> **WHAT IS BEING ASKED**:
Make an exact copy of the records below, leaving every image out.

> **GIVEN DATA**:

● ● ●

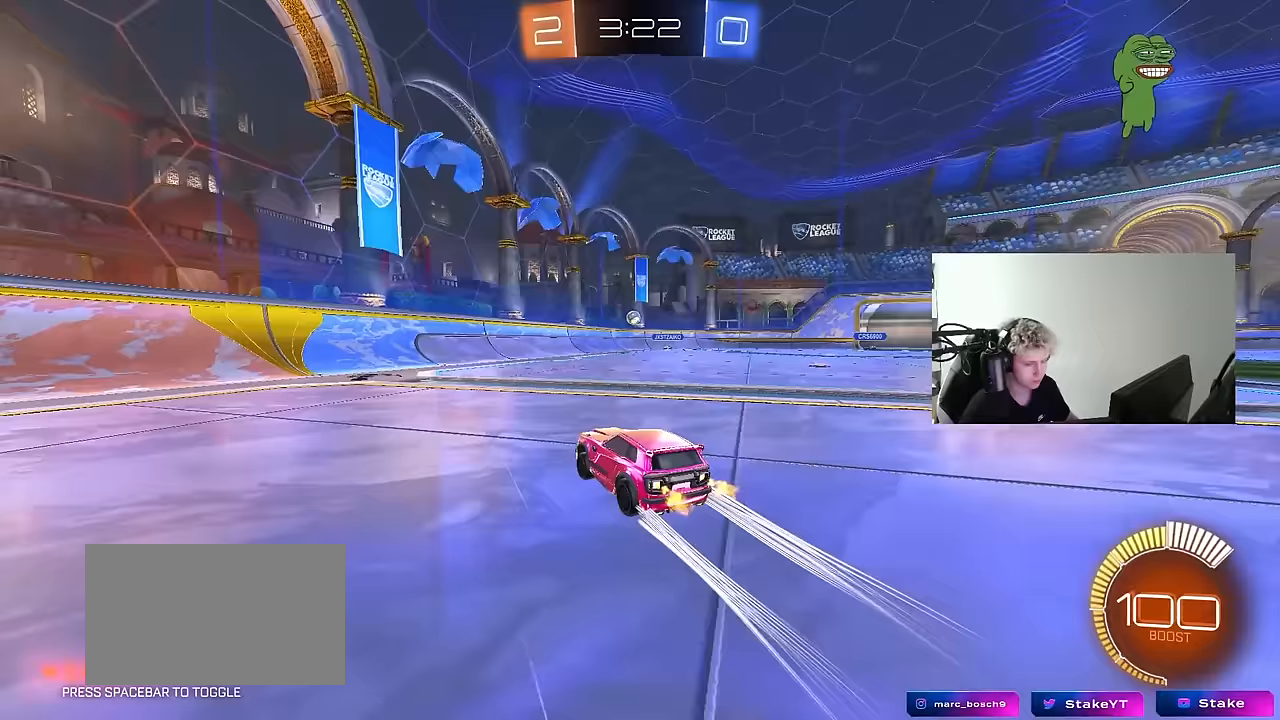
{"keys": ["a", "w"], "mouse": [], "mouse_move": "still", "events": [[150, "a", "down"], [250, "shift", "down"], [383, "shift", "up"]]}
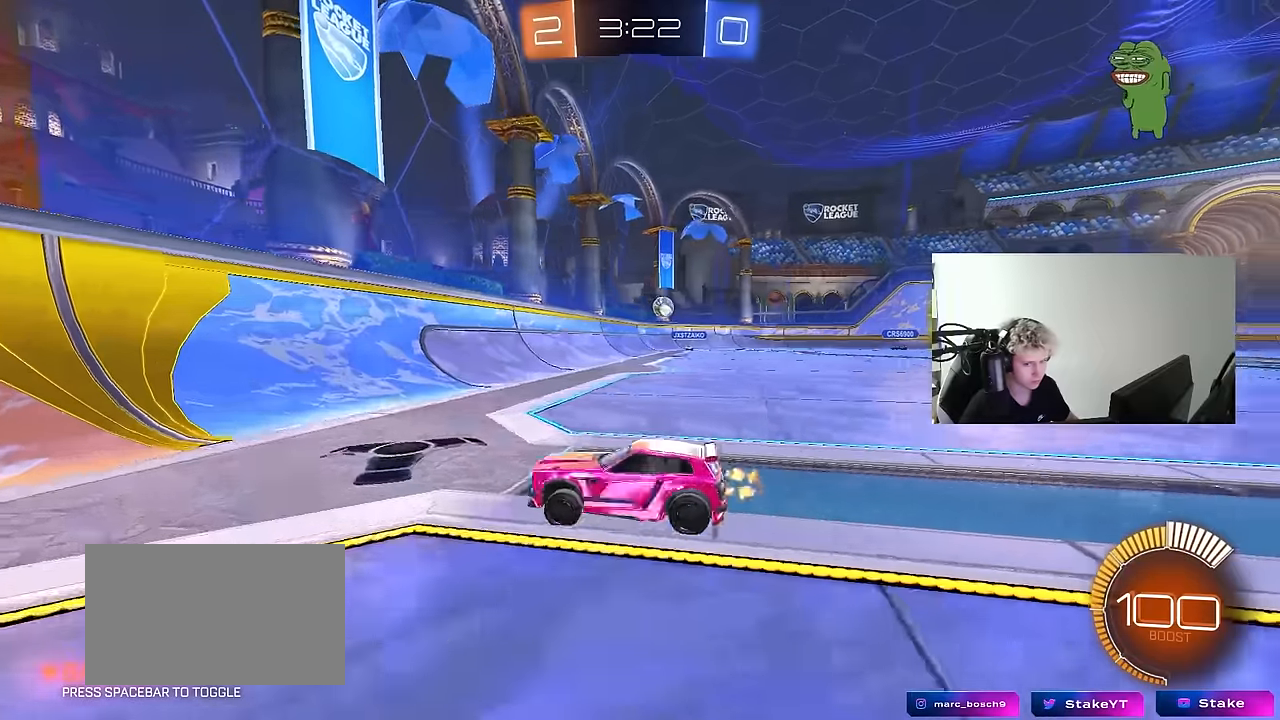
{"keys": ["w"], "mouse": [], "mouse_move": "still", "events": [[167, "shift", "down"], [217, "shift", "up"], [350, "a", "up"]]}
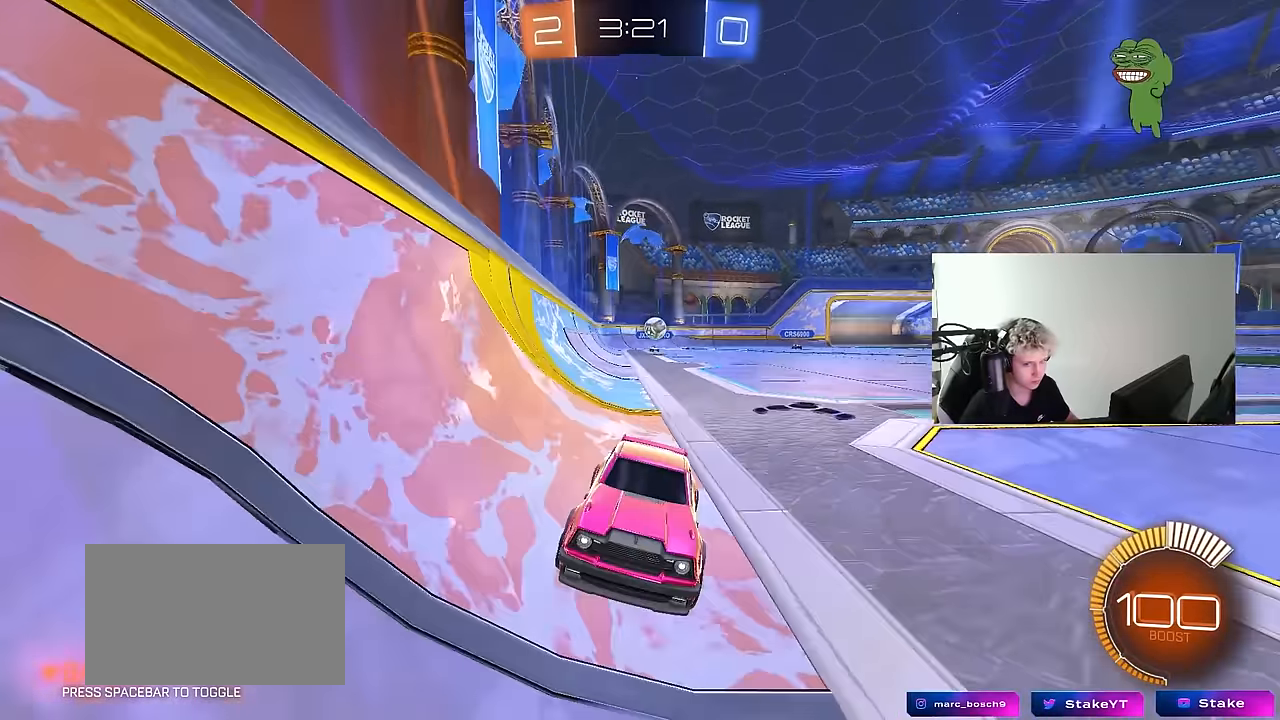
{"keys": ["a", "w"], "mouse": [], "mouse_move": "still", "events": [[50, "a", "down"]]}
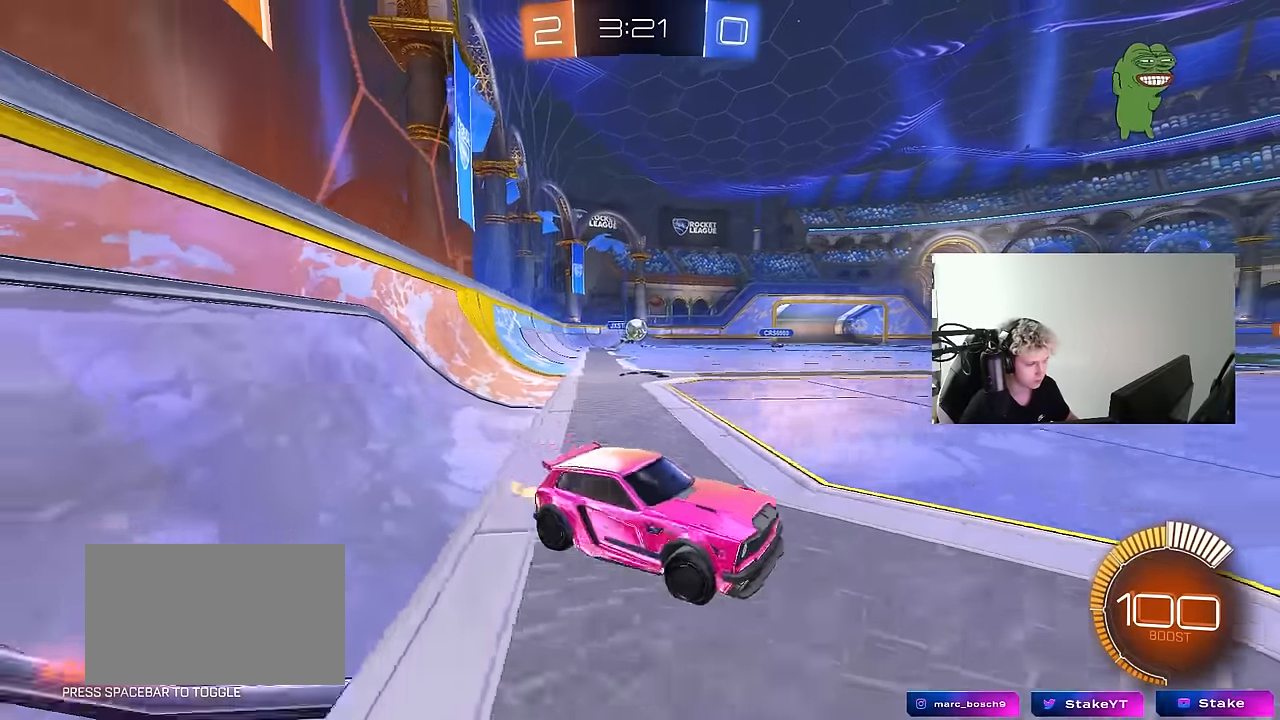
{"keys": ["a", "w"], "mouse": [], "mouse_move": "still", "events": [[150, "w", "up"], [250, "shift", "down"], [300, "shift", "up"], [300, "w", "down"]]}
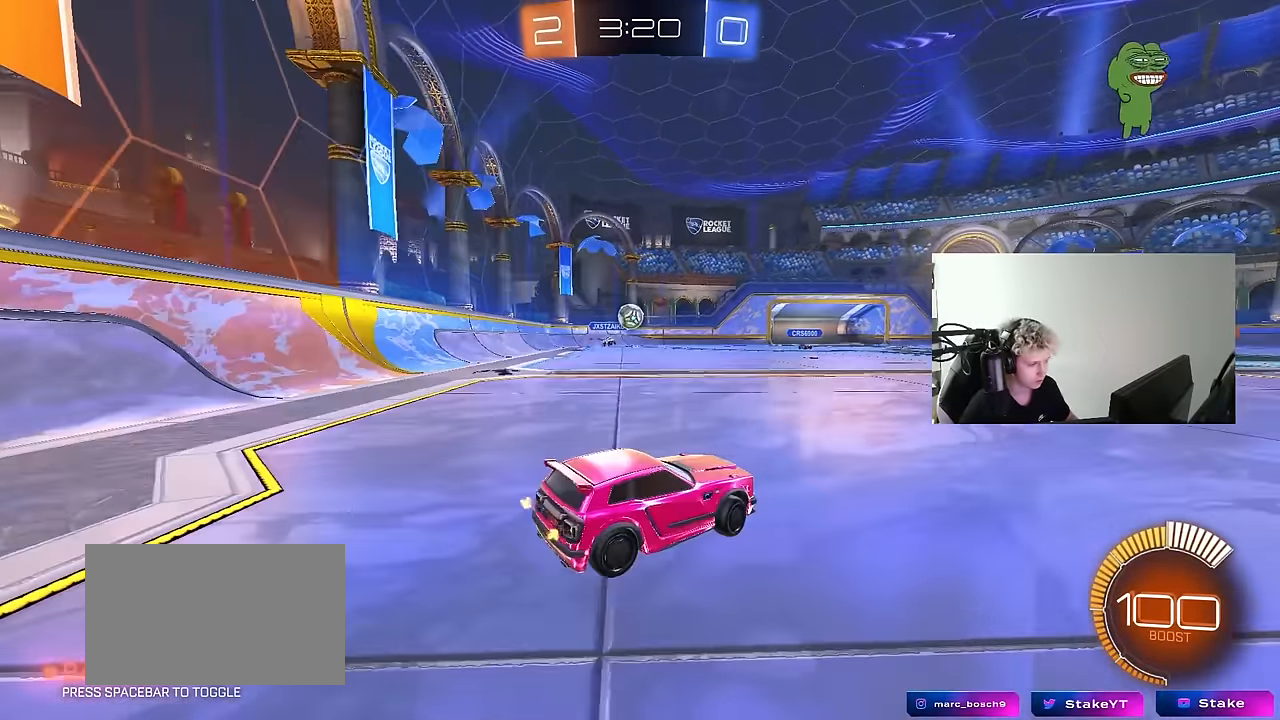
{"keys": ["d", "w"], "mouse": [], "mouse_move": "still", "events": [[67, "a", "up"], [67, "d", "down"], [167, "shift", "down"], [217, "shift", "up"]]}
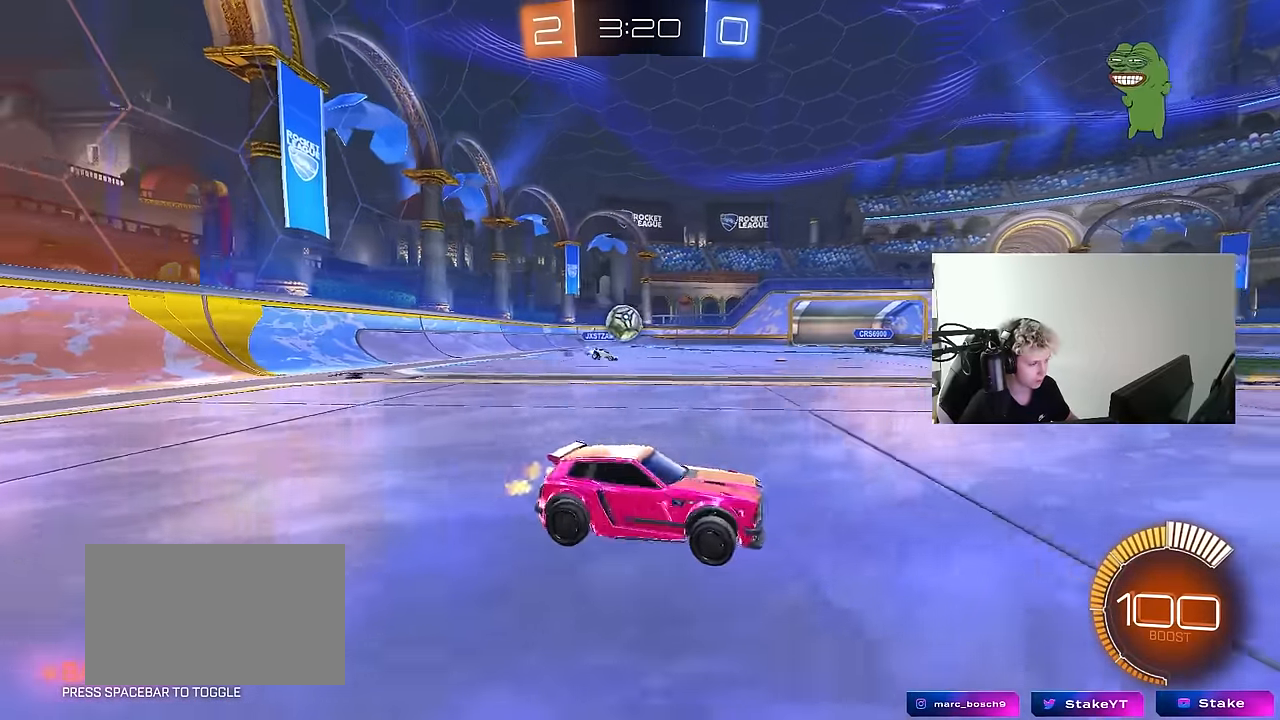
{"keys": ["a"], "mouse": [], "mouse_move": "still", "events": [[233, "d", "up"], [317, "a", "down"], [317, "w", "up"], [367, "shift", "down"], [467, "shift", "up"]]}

● ● ●

> **ANSWER SECTION**:
{"keys": ["a", "w"], "mouse": [], "mouse_move": "still", "events": [[150, "a", "down"], [250, "shift", "down"], [383, "shift", "up"]]}
{"keys": ["w"], "mouse": [], "mouse_move": "still", "events": [[167, "shift", "down"], [217, "shift", "up"], [350, "a", "up"]]}
{"keys": ["a", "w"], "mouse": [], "mouse_move": "still", "events": [[50, "a", "down"]]}
{"keys": ["a", "w"], "mouse": [], "mouse_move": "still", "events": [[150, "w", "up"], [250, "shift", "down"], [300, "shift", "up"], [300, "w", "down"]]}
{"keys": ["d", "w"], "mouse": [], "mouse_move": "still", "events": [[67, "a", "up"], [67, "d", "down"], [167, "shift", "down"], [217, "shift", "up"]]}
{"keys": ["a"], "mouse": [], "mouse_move": "still", "events": [[233, "d", "up"], [317, "a", "down"], [317, "w", "up"], [367, "shift", "down"], [467, "shift", "up"]]}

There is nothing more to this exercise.